Other manufacturers claimed to have already seen an uptick in business, both at last week’s show and in the months prior.

“Some of our existing clients have increased the business they give us,” said Harsh Agarwal of Suditi Industries, a shirting company based in India.

Indian manufacturing has seen gains since the U.S.-China trade war reached a fever pitch, Agarwal said, and brands hoping those issues would “blow over” are now facing the potential supply chain collapse.

“What’s happening with China builds the need for brands in the U.S. to develop a relevant second source outside of the country,” he said. “Because God forbid something else goes wrong.”

Buyers at the show were enticed by Suditi Industries’ vertically integrated factory, said Agarwal. The company develops everything in house, from fabric to patterns, printing and stitching, and does about 60 percent of its business with U.S.-based private labels and licensees.

Having full control of end-to-end operations eliminates any dependence on foreign manufacturers for the materials and components needed to make their products.

“What’s happening with China has gotten us a lot more inquiries and I see it bringing in more business,” said Agarwal. “As a brand, you have to make sure your value chain is not dependent on just one country.”

“I have been to China multiple times, and they’re very good at what they do,” he added. “But India has a lot to gain.”

Makers in smaller countries like Bangladesh also reveled in their moment in the spotlight.

“When the big countries are fighting, countries like us have to capitalize on it,” said Ariful Hasan of Denimic Limited. “We’re positive that this industry will grow in Bangladesh.”

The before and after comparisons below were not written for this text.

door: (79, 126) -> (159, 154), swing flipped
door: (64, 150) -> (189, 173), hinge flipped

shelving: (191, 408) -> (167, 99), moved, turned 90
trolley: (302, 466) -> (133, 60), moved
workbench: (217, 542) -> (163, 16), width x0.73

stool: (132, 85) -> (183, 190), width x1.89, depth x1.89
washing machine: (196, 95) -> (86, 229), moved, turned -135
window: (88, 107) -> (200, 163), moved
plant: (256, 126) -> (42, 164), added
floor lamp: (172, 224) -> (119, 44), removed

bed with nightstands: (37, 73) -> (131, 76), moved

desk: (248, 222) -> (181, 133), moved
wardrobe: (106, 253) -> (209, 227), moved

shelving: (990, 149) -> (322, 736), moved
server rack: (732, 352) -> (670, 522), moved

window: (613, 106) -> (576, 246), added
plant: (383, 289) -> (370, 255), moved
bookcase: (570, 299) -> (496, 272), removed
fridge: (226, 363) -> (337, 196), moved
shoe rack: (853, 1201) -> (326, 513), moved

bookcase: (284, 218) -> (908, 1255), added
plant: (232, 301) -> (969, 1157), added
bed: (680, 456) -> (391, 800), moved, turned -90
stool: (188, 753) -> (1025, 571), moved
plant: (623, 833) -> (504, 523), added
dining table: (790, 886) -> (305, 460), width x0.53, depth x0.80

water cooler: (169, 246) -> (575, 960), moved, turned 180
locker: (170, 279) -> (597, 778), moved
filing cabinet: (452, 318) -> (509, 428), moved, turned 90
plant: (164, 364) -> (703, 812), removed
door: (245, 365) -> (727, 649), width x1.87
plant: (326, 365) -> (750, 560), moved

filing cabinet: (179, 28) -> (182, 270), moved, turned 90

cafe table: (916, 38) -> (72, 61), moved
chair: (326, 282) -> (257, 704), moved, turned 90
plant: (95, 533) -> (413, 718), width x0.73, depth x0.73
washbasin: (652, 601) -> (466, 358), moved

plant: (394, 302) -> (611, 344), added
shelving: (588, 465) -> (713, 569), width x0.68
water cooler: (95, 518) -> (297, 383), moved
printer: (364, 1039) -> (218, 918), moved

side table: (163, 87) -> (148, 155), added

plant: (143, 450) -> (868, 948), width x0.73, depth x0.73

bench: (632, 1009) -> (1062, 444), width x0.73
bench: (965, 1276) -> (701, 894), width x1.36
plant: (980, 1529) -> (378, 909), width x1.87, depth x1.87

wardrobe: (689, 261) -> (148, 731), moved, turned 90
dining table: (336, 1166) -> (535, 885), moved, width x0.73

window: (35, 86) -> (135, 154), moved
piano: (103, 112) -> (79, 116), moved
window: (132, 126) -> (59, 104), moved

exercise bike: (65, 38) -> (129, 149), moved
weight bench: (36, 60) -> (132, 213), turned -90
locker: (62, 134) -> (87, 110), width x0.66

Still, Hasan said, many of his company’s biggest American customers did not attend the show, and missing the rare opportunity to meet with them face to face was a blow.

While Denimic Limited picked up some small direct-to-consumer brands during its Las Vegas tenure, only three new clients offered substantial, change-making business.

Hasan had planned to meet an important Russian client at another upcoming trade show, but the meeting fell through, he said. Because the show’s Chinese vendors would be unable to attend, his client decided traveling wouldn’t be worth the expense.

“China is the sourcing heart of the world. They’re producing so many of the things the world is consuming in terms of fashion,” he explained. “When they’re not here, it’s a big crisis for everyone, everywhere.”